*** Exercise input ***
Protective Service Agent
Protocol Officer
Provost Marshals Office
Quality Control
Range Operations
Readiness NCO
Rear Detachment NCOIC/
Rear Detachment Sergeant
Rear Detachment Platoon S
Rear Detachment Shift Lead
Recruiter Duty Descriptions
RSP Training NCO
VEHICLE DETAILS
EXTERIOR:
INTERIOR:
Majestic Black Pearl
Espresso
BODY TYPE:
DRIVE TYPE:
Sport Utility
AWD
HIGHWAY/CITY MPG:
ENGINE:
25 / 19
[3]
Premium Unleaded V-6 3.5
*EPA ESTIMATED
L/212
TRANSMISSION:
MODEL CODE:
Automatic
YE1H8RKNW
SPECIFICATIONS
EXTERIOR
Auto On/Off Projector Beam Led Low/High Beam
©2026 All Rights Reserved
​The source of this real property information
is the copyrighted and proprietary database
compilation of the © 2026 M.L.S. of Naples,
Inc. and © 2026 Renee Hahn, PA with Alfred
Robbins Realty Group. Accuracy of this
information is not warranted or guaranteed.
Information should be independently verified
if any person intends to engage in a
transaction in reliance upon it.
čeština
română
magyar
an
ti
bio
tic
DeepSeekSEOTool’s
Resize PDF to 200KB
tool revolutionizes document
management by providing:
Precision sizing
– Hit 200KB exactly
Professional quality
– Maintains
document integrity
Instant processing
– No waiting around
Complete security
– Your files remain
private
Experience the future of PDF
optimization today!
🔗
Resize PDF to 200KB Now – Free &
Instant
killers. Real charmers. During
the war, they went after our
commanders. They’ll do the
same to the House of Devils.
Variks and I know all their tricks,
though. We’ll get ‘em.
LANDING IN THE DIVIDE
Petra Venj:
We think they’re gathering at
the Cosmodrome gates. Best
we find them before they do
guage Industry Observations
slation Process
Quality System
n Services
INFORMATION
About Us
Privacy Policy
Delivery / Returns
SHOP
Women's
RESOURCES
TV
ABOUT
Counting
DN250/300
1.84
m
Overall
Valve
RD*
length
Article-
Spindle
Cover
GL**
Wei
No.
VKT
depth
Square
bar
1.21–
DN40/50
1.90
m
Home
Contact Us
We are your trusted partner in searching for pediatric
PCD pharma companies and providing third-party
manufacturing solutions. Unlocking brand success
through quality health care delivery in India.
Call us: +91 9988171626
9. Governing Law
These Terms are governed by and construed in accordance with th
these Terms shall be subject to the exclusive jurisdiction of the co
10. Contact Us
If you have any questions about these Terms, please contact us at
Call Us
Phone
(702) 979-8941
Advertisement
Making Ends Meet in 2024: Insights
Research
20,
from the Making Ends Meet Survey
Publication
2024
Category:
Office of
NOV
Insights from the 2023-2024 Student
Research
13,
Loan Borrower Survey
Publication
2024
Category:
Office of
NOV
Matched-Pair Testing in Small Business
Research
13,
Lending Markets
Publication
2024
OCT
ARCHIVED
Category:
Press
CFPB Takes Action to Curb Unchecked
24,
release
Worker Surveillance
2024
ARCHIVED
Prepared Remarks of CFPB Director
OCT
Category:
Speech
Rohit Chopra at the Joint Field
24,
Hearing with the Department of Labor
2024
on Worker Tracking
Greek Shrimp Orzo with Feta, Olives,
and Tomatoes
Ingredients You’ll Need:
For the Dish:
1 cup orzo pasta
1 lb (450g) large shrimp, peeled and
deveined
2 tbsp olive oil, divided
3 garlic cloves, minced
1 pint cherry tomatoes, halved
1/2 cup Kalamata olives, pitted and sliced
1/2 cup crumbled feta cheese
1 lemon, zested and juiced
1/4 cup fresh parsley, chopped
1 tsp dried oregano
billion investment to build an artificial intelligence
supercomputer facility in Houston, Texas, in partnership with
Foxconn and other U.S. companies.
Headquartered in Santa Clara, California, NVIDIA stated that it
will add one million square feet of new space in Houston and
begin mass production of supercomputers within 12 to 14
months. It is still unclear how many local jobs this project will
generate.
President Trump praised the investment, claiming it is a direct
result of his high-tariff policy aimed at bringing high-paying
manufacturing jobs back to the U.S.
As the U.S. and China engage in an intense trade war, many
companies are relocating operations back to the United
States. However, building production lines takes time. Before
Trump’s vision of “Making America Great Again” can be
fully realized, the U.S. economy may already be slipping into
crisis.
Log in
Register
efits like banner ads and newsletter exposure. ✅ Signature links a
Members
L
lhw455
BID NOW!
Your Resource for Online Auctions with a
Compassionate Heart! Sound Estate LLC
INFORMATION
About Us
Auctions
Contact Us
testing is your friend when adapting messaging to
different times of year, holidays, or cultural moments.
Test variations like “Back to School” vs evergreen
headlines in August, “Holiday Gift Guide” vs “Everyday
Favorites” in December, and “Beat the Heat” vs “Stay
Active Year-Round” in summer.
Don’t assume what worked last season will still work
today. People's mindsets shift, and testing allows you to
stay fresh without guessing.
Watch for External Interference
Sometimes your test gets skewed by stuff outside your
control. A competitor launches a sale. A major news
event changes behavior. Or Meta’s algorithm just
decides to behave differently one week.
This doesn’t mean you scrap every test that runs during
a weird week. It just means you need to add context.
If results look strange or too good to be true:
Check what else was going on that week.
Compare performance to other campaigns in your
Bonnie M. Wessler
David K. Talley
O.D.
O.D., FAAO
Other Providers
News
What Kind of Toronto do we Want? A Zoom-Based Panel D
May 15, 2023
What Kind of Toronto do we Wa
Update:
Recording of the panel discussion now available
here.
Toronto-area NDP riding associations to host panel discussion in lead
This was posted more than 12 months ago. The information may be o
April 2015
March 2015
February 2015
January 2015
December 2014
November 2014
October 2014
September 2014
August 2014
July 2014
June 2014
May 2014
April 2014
***
| Task objective |
Each line of the data in which the string "providing" appears needs to be copied.

| Task result |
management by providing:
PCD pharma companies and providing third-party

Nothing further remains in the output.